Wartakini.id, Jakarta – Praktik curang pengoplosan beras bersubsidi Stabilisasi Pasokan Harga Pangan (SPHP) kembali mencuat, kali ini di Kota Pekanbaru, Riau. Direktorat Reskrimsus Polda Riau berhasil mengungkap sindikat yang mencampurkan beras SPHP dengan beras berkualitas rendah, membuat masyarakat harus membayar lebih mahal untuk kualitas yang tidak sesuai.

Related Post
Kasus ini sontak menuai reaksi keras dari Menteri Pertanian (Mentan) Andi Amran Sulaiman. Ia menegaskan bahwa pengungkapan kasus ini adalah bukti nyata komitmen pemerintah dalam melindungi masyarakat dari praktik kecurangan pangan. Menurutnya, tindakan pengoplosan ini telah menciderai program SPHP yang bertujuan menyediakan beras berkualitas dengan harga terjangkau bagi masyarakat.

"Praktik pengoplosan adalah pengkhianatan terhadap kepercayaan rakyat," ujar Mentan, Minggu (27/7/2025). Ia menambahkan bahwa program SPHP didukung oleh subsidi dari uang rakyat, sehingga kecurangan ini sangat merugikan masyarakat.
Mentan juga mengungkapkan bahwa pemerintah akan terus memperketat pengawasan distribusi beras SPHP di seluruh Indonesia, melibatkan Satgas Pangan dan kepolisian daerah. Hal ini dilakukan untuk mencegah terulangnya kasus serupa dan memastikan beras subsidi benar-benar sampai kepada masyarakat yang membutuhkan.

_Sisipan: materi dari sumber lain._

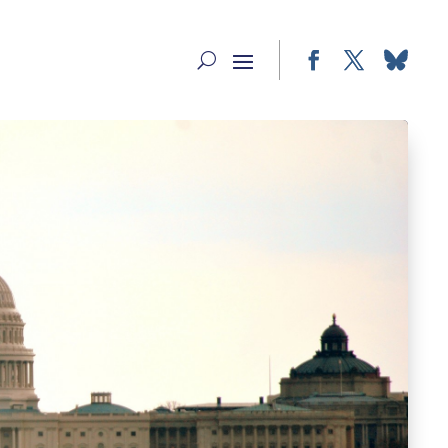
Facebook
Twitter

Sebelumnya, Kementan juga menemukan adanya 212 merek beras bermasalah di 10 provinsi, yang merugikan masyarakat hingga Rp99,35 triliun per tahun. Mentan menegaskan bahwa pihaknya akan terus bersinergi dengan Satgas Pangan Mabes Polri dan aparat penegak hukum lainnya untuk menindak tegas para pelaku kecurangan pangan.
Berdasarkan informasi awal, modus operandi pelaku adalah mengemas ulang beras berkualitas rendah ke dalam karung beras SPHP. Akibatnya, warga terpaksa membeli beras dengan harga SPHP, padahal kualitasnya jauh di bawah standar. Diduga warga membayar Rp9.000 lebih mahal per kilogramnya. Kasus ini masih dalam pendalaman lebih lanjut oleh pihak kepolisian.